More than a quarter of Haggard’s 55 minutes was spent paying homage to two of his largest influences. His vocal style appropriates phrasing from both Frizzell and former Texas Playboy Tommy Duncan, and his set included two songs written by Frizzell (“That’s the Way Love Goes” and “If You’ve Got the Money, I’ve Got the Time”) as well as three titles associated with the Playboys’ Bob Wills (“Ida Red,” “Milk Cow Blues” and “Take Me Back to Tulsa”). Haggard even threw in an extra Jimmie Rodgers-like yodel for extra classic country effect.

Wearing sunglasses, even though the sun had already dipped below the horizon, the Bakersfield native threaded the set with songs that have appropriate California ties. “Big City” was written in frustration over Los Angeles, “Rainbow Stew” was recorded at Anaheim Stadium when cowboy Gene Autry still owned the baseball team that played there, and “My Favorite Memory” and “Okie From Muskogee” reference Lake Shasta and San Francisco, respectively.

Haggard passed instrumental solos among his band, the Strangers, in Western swing fashion, with one musician’s spotlight segueing to the next player. And, in another swing tradition, key instrumental lines were often performed in unison by as many as five instruments.

Stuart, with his puffy hair and a lime green scarf, brought an energetic showmanship to a dozen numbers, ranging from rockabilly shadings to a haunting version of the Frizzell standard “The Long Black Veil.” Guitarist Kenny Vaughan copped Chuck Berry lines on “Hillbilly Rock” and squeezed in a Beatles riff on the opening “Back to the Country,” in which Stuart threw in a touch of Buck Owens’ instrumental “Buckaroo.”

Stuart’s re-working of the Porter Wagoner hit “A Satisfied Mind,” the opening track on his new release, put a loping, nigh-western spin on the standard, while “Farmer’s Blues” poignantly put a lyrical focus on the hard-working rural figures who once formed the backbone of the country audience.
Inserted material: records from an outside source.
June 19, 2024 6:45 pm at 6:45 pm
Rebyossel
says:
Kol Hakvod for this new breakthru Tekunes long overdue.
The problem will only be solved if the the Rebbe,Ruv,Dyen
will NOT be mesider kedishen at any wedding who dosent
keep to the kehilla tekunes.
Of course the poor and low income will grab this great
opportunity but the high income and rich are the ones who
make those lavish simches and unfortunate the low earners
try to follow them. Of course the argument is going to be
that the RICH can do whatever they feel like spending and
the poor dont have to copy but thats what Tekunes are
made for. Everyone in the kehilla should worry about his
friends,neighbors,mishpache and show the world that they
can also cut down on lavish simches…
“I’m lovin’ the fact that we get to carry traditional country music across this great nation,” Stuart told the crowd, although not everyone in attendance placed the same priority on that pursuit. One woman with a pierced navel rode a mechanical bull at the back of the makeshift arena instead of focusing on Stuart’s tribute to the agricultural working class.

Like the late Tammy Wynette, Smith belted her songs out with both power and grace. She rarely embellished the melodies, suggesting an inner belief in both the depth of the pieces and in her ability to convey them with directness. In fact, while she could have easily blasted her audience from the start, she demonstrated an admirable restraint, holding back the full strength of her gift until one final gut-busting note at the close of her last number, “How Great Thou Art.”

The Old Crow Medicine Show’s string band approach resulted in a scratchy rhythmic cauldron, and singer-songwriter Bobby Pinson brought a gruffy presence to songs about small-town frustrations and human fragility.

Stuart, who initiated the Electric Barnyard Festival (which features BR549 and Rhonda Vincent in some cities), joined his fellow artists on several occasions. The most appropriate, obviously, came when he appeared on stage to wish a happy anniversary to Smith. He then joined his wife in a version of the Conway Twitty and Loretta Lynn classic “After the Fire Is Gone.”

Stuart was not, however, alone. His group, the Fabulous Superlatives, subsequently surprised him as well, serenading the couple with one re-worded verse of the Johnny Cash and June Carter chestnut “Jackson.”

As a result, the San Bernardino lot was perfect not just for a country music romance but also for a romance with country music.